Reproductibilité et neuroimagerie: Degrés de liberté en recherche (Degrés de liberté en recherche et p-hacking)
Le nombre de paramètres qu’un chercheur peut manipuler est appelé degré de liberté en recherche. Comme la neuroimagerie a un très grand nombre de degrés de liberté, cela augmente le risque de p-hacking. En effet, il est toujours possible de comparer plusieurs approches pour sélectionner la “meilleure”, c’est-à-dire celle qui amène les résultats les plus conformes aux hypothèses de l’équipe de recherche.
Reproductibilité et neuroimagerie: Degrés de liberté en recherche (Impact des logiciels d’analyse et de l’environnement virtuel)
Au-delà des paramètres utilisés dans une analyse, des différences substantielles peuvent venir du choix du logiciel ou de la version du logiciel utilisé (Bowring et al., 2019). Même des changements mineurs peuvent avoir un impact sur les résultats. Et cela n’est pas limité au logiciel de neuroimagerie en tant que tel. Un changement de système d’opération peut lui aussi créer des différences, par exemple, dans une analyse de morphométrie (Gronenschild et al., 2012).
Reproductibilité et neuroimagerie: Tailles d’effet
Illustration de deux distributions de groupes suivant une loi normale pour différentes tailles d’effet mesurées avec le d de Cohen.
Reproductibilité et neuroimagerie: Tailles d’effet
Une autre erreur commune en neuroimagerie est d’interpréter une différence significative comme étant une différence importante. Par exemple, imaginons que l’on trouve une différence significative concernant le volume de l’amygdale entre deux groupes: celui-ci serait réduit chez des personnes sur le spectre de l’autisme par rapport à des individus neurotypiques. Cela signifierait que la différence de la moyenne des distributions est différente, mais il se peut tout à fait qu’un individu sur le spectre ait une amygdale plus grande qu’un individu neurotypique.

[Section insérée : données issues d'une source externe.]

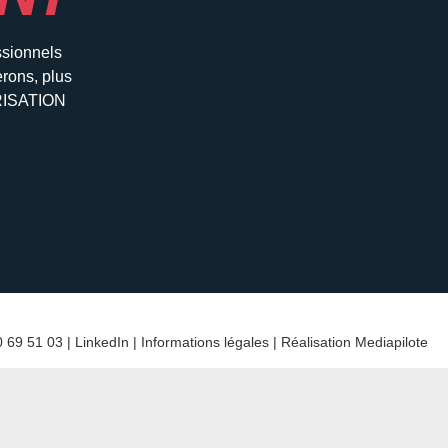
ssionnels
erons, plus
ORISATION
 69 51 03 |
LinkedIn
|
Informations légales
| Réalisation
Mediapilote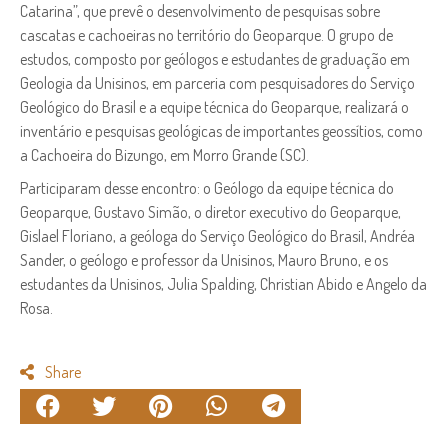
Catarina”, que prevê o desenvolvimento de pesquisas sobre
cascatas e cachoeiras no território do Geoparque. O grupo de
estudos, composto por geólogos e estudantes de graduação em
Geologia da Unisinos, em parceria com pesquisadores do Serviço
Geológico do Brasil e a equipe técnica do Geoparque, realizará o
inventário e pesquisas geológicas de importantes geossítios, como
a Cachoeira do Bizungo, em Morro Grande (SC).
Participaram desse encontro: o Geólogo da equipe técnica do
Geoparque, Gustavo Simão, o diretor executivo do Geoparque,
Gislael Floriano, a geóloga do Serviço Geológico do Brasil, Andréa
Sander, o geólogo e professor da Unisinos, Mauro Bruno, e os
estudantes da Unisinos, Julia Spalding, Christian Abido e Angelo da
Rosa.
Share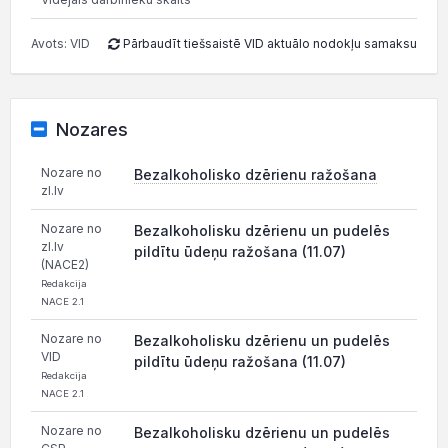
Avots: VID
Pārbaudīt tiešsaistē VID aktuālo nodokļu samaksu
Nozares
Nozare no
Bezalkoholisko dzērienu ražošana
zl.lv
Nozare no
Bezalkoholisku dzērienu un pudelēs
zl.lv
pildītu ūdeņu ražošana (11.07)
(NACE2)
Redakcija
NACE 2.1
Nozare no
Bezalkoholisku dzērienu un pudelēs
VID
pildītu ūdeņu ražošana (11.07)
Redakcija
NACE 2.1
Nozare no
Bezalkoholisku dzērienu un pudelēs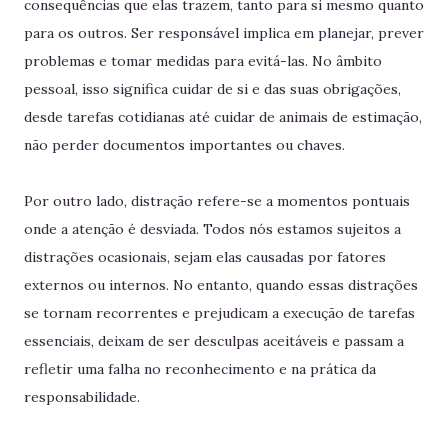
consequências que elas trazem, tanto para si mesmo quanto
para os outros. Ser responsável implica em planejar, prever
problemas e tomar medidas para evitá-las. No âmbito
pessoal, isso significa cuidar de si e das suas obrigações,
desde tarefas cotidianas até cuidar de animais de estimação,
não perder documentos importantes ou chaves.
Por outro lado, distração refere-se a momentos pontuais
onde a atenção é desviada. Todos nós estamos sujeitos a
distrações ocasionais, sejam elas causadas por fatores
externos ou internos. No entanto, quando essas distrações
se tornam recorrentes e prejudicam a execução de tarefas
essenciais, deixam de ser desculpas aceitáveis e passam a
refletir uma falha no reconhecimento e na prática da
responsabilidade.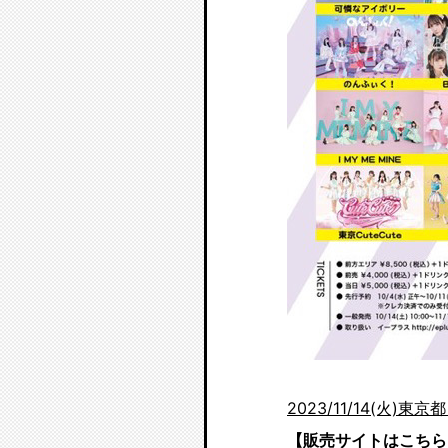
2023/11/14(火)東京
【販売サイトはこちら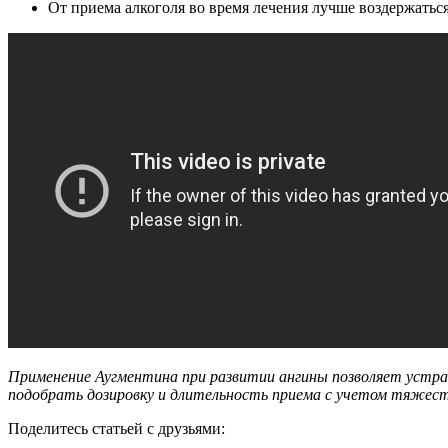
От приема алкоголя во время лечения лучше воздержаться
Применение Аугментина при развитии ангины позволяет устр
подобрать дозировку и длительность приема с учетом тяжест
Поделитесь статьей с друзьями: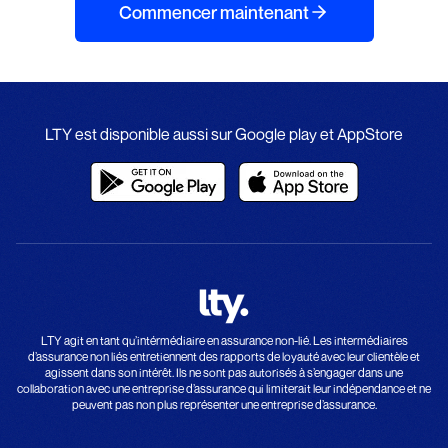
Commencer maintenant
LTY est disponible aussi sur Google play et AppStore
LTY agit en tant qu’intérmédiaire en assurance non-lié. Les intermédiaires
d’assurance non liés entretiennent des rapports de loyauté avec leur clientèle et
agissent dans son intérêt. Ils ne sont pas autorisés à s’engager dans une
collaboration avec une entreprise d’assurance qui limiterait leur indépendance et ne
peuvent pas non plus représenter une entreprise d’assurance.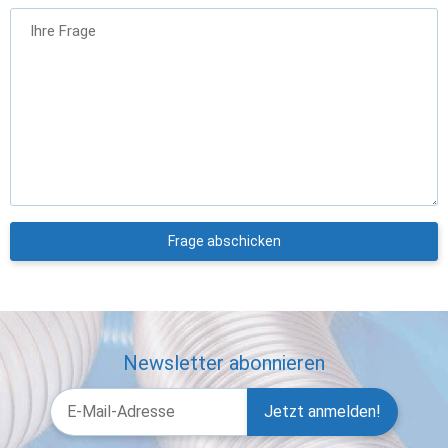
Ihre Frage
Frage abschicken
Newsletter abonnieren
Jetzt anmelden!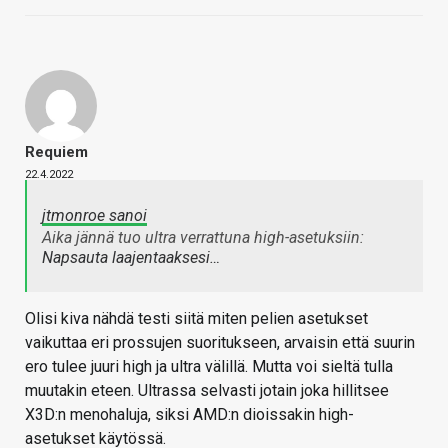
Requiem
22.4.2022
jtmonroe sanoi
Aika jännä tuo ultra verrattuna high-asetuksiin:
Napsauta laajentaaksesi…
Olisi kiva nähdä testi siitä miten pelien asetukset
vaikuttaa eri prossujen suoritukseen, arvaisin että suurin
ero tulee juuri high ja ultra välillä. Mutta voi sieltä tulla
muutakin eteen. Ultrassa selvasti jotain joka hillitsee
X3D:n menohaluja, siksi AMD:n dioissakin high-
asetukset käytössä.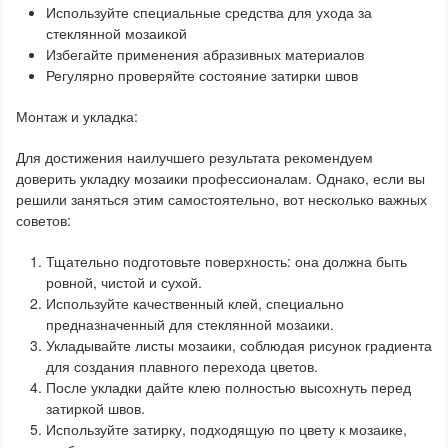
Используйте специальные средства для ухода за
стеклянной мозаикой
Избегайте применения абразивных материалов
Регулярно проверяйте состояние затирки швов
Монтаж и укладка:
Для достижения наилучшего результата рекомендуем
доверить укладку мозаики профессионалам. Однако, если вы
решили заняться этим самостоятельно, вот несколько важных
советов:
Тщательно подготовьте поверхность: она должна быть
ровной, чистой и сухой.
Используйте качественный клей, специально
предназначенный для стеклянной мозаики.
Укладывайте листы мозаики, соблюдая рисунок градиента
для создания плавного перехода цветов.
После укладки дайте клею полностью высохнуть перед
затиркой швов.
Используйте затирку, подходящую по цвету к мозаике,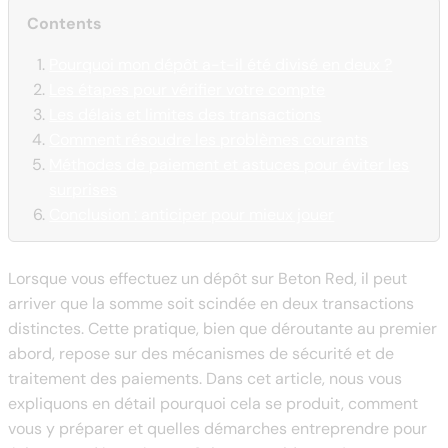
Contents
Pourquoi mon dépôt a-t-il été divisé en deux ?
Les étapes pour vérifier votre compte
Les délais et limites des transactions
Comment résoudre les problèmes courants
Méthodes de paiement et astuces pour éviter les
surprises
Conclusion : anticiper pour mieux jouer
Lorsque vous effectuez un dépôt sur Beton Red, il peut
arriver que la somme soit scindée en deux transactions
distinctes. Cette pratique, bien que déroutante au premier
abord, repose sur des mécanismes de sécurité et de
traitement des paiements. Dans cet article, nous vous
expliquons en détail pourquoi cela se produit, comment
vous y préparer et quelles démarches entreprendre pour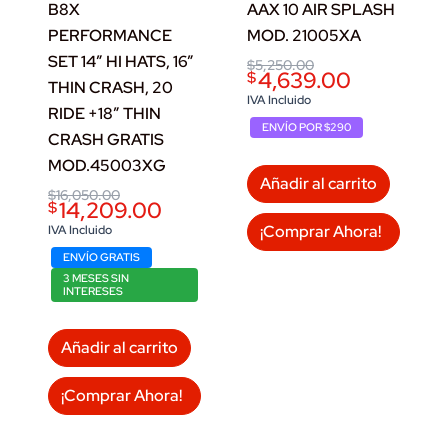
B8X
AAX 10 AIR SPLASH
PERFORMANCE
MOD. 21005XA
SET 14” HI HATS, 16”
Original
Current
$
5,250.00
4,639.00
$
price
price
THIN CRASH, 20
was:
is:
IVA Incluido
RIDE +18” THIN
$5,250.00.
$4,639.00.
ENVÍO POR $290
CRASH GRATIS
MOD.45003XG
Añadir al carrito
Original
Current
$
16,050.00
14,209.00
$
price
price
was:
is:
¡Comprar Ahora!
IVA Incluido
$16,050.00.
$14,209.00.
ENVÍO GRATIS
3 MESES SIN
INTERESES
Añadir al carrito
¡Comprar Ahora!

Plutôt que de seulement se fier à la significativité, il est important de mesurer la taille de l’effet, c’est-à-dire la différence qui existe entre les deux populations. On peut par exemple considérer la différence des moyennes que l’on divise ensuite par l’écart type des deux populations - une mesure appelée le d de Cohen. Un d de Cohen de 0.1 ou 0.2 est courant pour des différences de groupes entre populations cliniques. Avec ce type de différence, les distributions des deux groupes se chevauchent de manière importante. Un d de Cohen de 2 décrirait pour sa part un effet de groupe très important, où le score de presque tous les membres d’un groupe est inférieur au score de tous les membres de l’autre groupe.